Saved data entries:
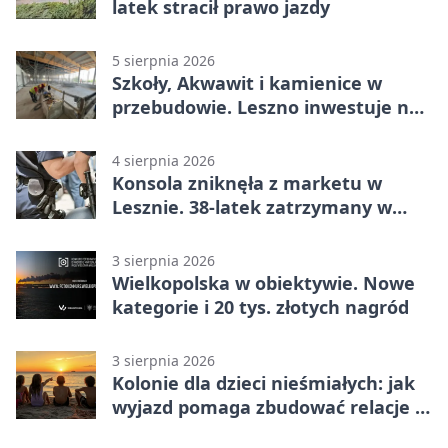
latek stracił prawo jazdy
5 sierpnia 2026
Szkoły, Akwawit i kamienice w
przebudowie. Leszno inwestuje na
lata
4 sierpnia 2026
Konsola zniknęła z marketu w
Lesznie. 38-latek zatrzymany w
domu
3 sierpnia 2026
Wielkopolska w obiektywie. Nowe
kategorie i 20 tys. złotych nagród
3 sierpnia 2026
Kolonie dla dzieci nieśmiałych: jak
wyjazd pomaga zbudować relacje z
rówieśnikami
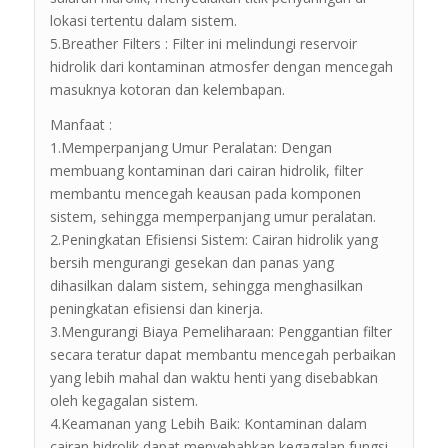
lokasi tertentu dalam sistem.
5.Breather Filters : Filter ini melindungi reservoir
hidrolik dari kontaminan atmosfer dengan mencegah
masuknya kotoran dan kelembapan.
Manfaat :
1.Memperpanjang Umur Peralatan: Dengan
membuang kontaminan dari cairan hidrolik, filter
membantu mencegah keausan pada komponen
sistem, sehingga memperpanjang umur peralatan.
2.Peningkatan Efisiensi Sistem: Cairan hidrolik yang
bersih mengurangi gesekan dan panas yang
dihasilkan dalam sistem, sehingga menghasilkan
peningkatan efisiensi dan kinerja.
3.Mengurangi Biaya Pemeliharaan: Penggantian filter
secara teratur dapat membantu mencegah perbaikan
yang lebih mahal dan waktu henti yang disebabkan
oleh kegagalan sistem.
4.Keamanan yang Lebih Baik: Kontaminan dalam
cairan hidrolik dapat menyebabkan kegagalan fungsi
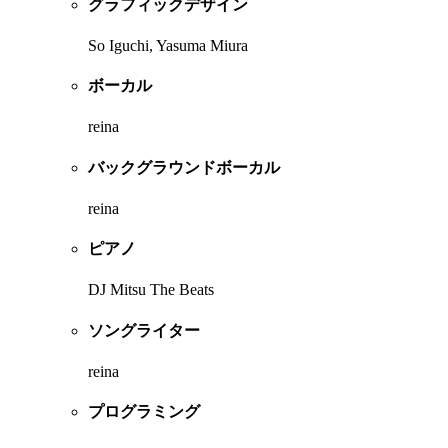
グラフィックデザイン
So Iguchi, Yasuma Miura
ボーカル
reina
バックグラウンドボーカル
reina
ピアノ
DJ Mitsu The Beats
ソングライター
reina
プログラミング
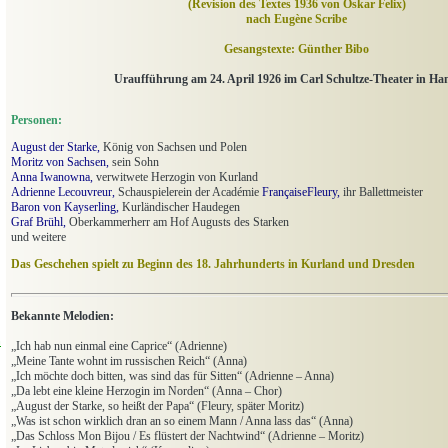
(Revision des Textes 1936 von Oskar Felix)
nach Eugène Scribe
Gesangstexte: Günther Bibo
Uraufführung am 24. April 1926 im Carl Schultze-Theater in H
Personen:
August der Starke,
König von Sachsen und Polen
Moritz von Sachsen,
sein Sohn
Anna Iwanowna,
verwitwete Herzogin von Kurland
Adrienne Lecouvreur,
Schauspielerein der Académie
FrançaiseFleury,
ihr Ballettmeister
Baron von Kayserling,
Kurländischer Haudegen
Graf Brühl,
Oberkammerherr am Hof Augusts des Starken
und weitere
Das Geschehen spielt zu Beginn des 18. Jahrhunderts in Kurland und Dresden
Bekannte Melodien:
n
„
Ich hab nun einmal eine Caprice“ (Adrienne)
„
Meine Tante wohnt im russischen Reich“ (Anna)
„
Ich möchte doch bitten, was sind das für Sitten“ (Adrienne – Anna)
„
Da lebt eine kleine Herzogin im Norden“ (Anna – Chor)
„
August der Starke, so heißt der Papa“ (Fleury, später Moritz)
„
Was ist schon wirklich dran an so einem Mann / Anna lass das“ (Anna)
„
Das Schloss Mon Bijou / Es flüstert der Nachtwind“ (Adrienne – Moritz)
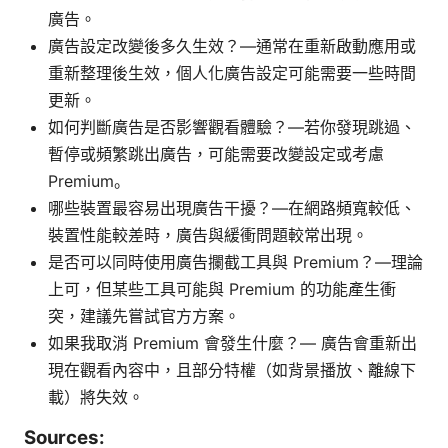
廣告。
廣告設定改變後多久生效？—通常在重新啟動應用或
重新整理後生效，個人化廣告設定可能需要一些時間
更新。
如何判斷廣告是否影響觀看體驗？—若你發現跳過、
暫停或頻繁跳出廣告，可能需要改變設定或考慮
Premium。
哪些裝置最容易出現廣告干擾？—在網路頻寬較低、
裝置性能較差時，廣告與緩衝問題較常出現。
是否可以同時使用廣告攔截工具與 Premium？—理論
上可，但某些工具可能與 Premium 的功能產生衝
突，建議先嘗試官方方案。
如果我取消 Premium 會發生什麼？— 廣告會重新出
現在觀看內容中，且部分特權（如背景播放、離線下
載）將失效。
Sources:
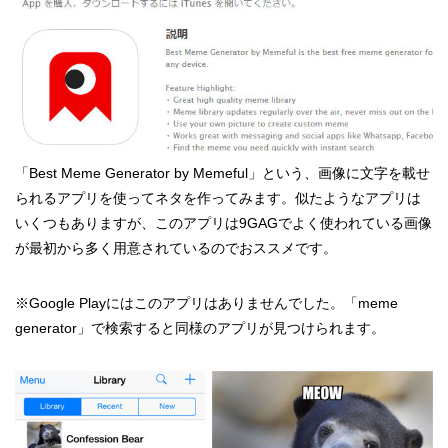
「Best Meme Generator by Memeful」という、画像に文字を載せ
られるアプリを使ってネタを作ってみます。似たようなアプリは
いくつもありますが、このアプリは9GAGでよく使われている画像
が最初から多く用意されているのでおススメです。
※Google Playにはこのアプリはありませんでした。「meme
generator」で検索すると同様のアプリが見つけられます。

> **What to do**
Would you set down the records exactly, with no pictures included?

> **Solution**
latek stracił prawo jazdy
5 sierpnia 2026
Szkoły, Akwawit i kamienice w
przebudowie. Leszno inwestuje na
lata
4 sierpnia 2026
Konsola zniknęła z marketu w
Lesznie. 38-latek zatrzymany w
domu
3 sierpnia 2026
Wielkopolska w obiektywie. Nowe
kategorie i 20 tys. złotych nagród
3 sierpnia 2026
Kolonie dla dzieci nieśmiałych: jak
wyjazd pomaga zbudować relacje z
rówieśnikami
lokasi tertentu dalam sistem.
5.Breather Filters : Filter ini melindungi reservoir
hidrolik dari kontaminan atmosfer dengan mencegah
masuknya kotoran dan kelembapan.
Manfaat :
1.Memperpanjang Umur Peralatan: Dengan
membuang kontaminan dari cairan hidrolik, filter
membantu mencegah keausan pada komponen
sistem, sehingga memperpanjang umur peralatan.
2.Peningkatan Efisiensi Sistem: Cairan hidrolik yang
bersih mengurangi gesekan dan panas yang
dihasilkan dalam sistem, sehingga menghasilkan
peningkatan efisiensi dan kinerja.
3.Mengurangi Biaya Pemeliharaan: Penggantian filter
secara teratur dapat membantu mencegah perbaikan
yang lebih mahal dan waktu henti yang disebabkan
oleh kegagalan sistem.
4.Keamanan yang Lebih Baik: Kontaminan dalam
cairan hidrolik dapat menyebabkan kegagalan fungsi
グラフィックデザイン
So Iguchi, Yasuma Miura
ボーカル
reina
バックグラウンドボーカル
reina
ピアノ
DJ Mitsu The Beats
ソングライター
reina
プログラミング
(Revision des Textes 1936 von Oskar Felix)
nach Eugène Scribe
Gesangstexte: Günther Bibo
Uraufführung am 24. April 1926 im Carl Schultze-Theater in H
Personen:
August der Starke,
König von Sachsen und Polen
Moritz von Sachsen,
sein Sohn
Anna Iwanowna,
verwitwete Herzogin von Kurland
Adrienne Lecouvreur,
Schauspielerein der Académie
FrançaiseFleury,
ihr Ballettmeister
Baron von Kayserling,
Kurländischer Haudegen
Graf Brühl,
Oberkammerherr am Hof Augusts des Starken
und weitere
Das Geschehen spielt zu Beginn des 18. Jahrhunderts in Kurland und Dresden
Bekannte Melodien:
n
„
Ich hab nun einmal eine Caprice“ (Adrienne)
„
Meine Tante wohnt im russischen Reich“ (Anna)
„
Ich möchte doch bitten, was sind das für Sitten“ (Adrienne – Anna)
„
Da lebt eine kleine Herzogin im Norden“ (Anna – Chor)
„
August der Starke, so heißt der Papa“ (Fleury, später Moritz)
„
Was ist schon wirklich dran an so einem Mann / Anna lass das“ (Anna)
„
Das Schloss Mon Bijou / Es flüstert der Nachtwind“ (Adrienne – Moritz)
廣告。
廣告設定改變後多久生效？—通常在重新啟動應用或
重新整理後生效，個人化廣告設定可能需要一些時間
更新。
如何判斷廣告是否影響觀看體驗？—若你發現跳過、
暫停或頻繁跳出廣告，可能需要改變設定或考慮
Premium。
哪些裝置最容易出現廣告干擾？—在網路頻寬較低、
裝置性能較差時，廣告與緩衝問題較常出現。
是否可以同時使用廣告攔截工具與 Premium？—理論
上可，但某些工具可能與 Premium 的功能產生衝
突，建議先嘗試官方方案。
如果我取消 Premium 會發生什麼？— 廣告會重新出
現在觀看內容中，且部分特權（如背景播放、離線下
載）將失效。
Sources:
「Best Meme Generator by Memeful」という、画像に文字を載せ
られるアプリを使ってネタを作ってみます。似たようなアプリは
いくつもありますが、このアプリは9GAGでよく使われている画像
が最初から多く用意されているのでおススメです。
※Google Playにはこのアプリはありませんでした。「meme
generator」で検索すると同様のアプリが見つけられます。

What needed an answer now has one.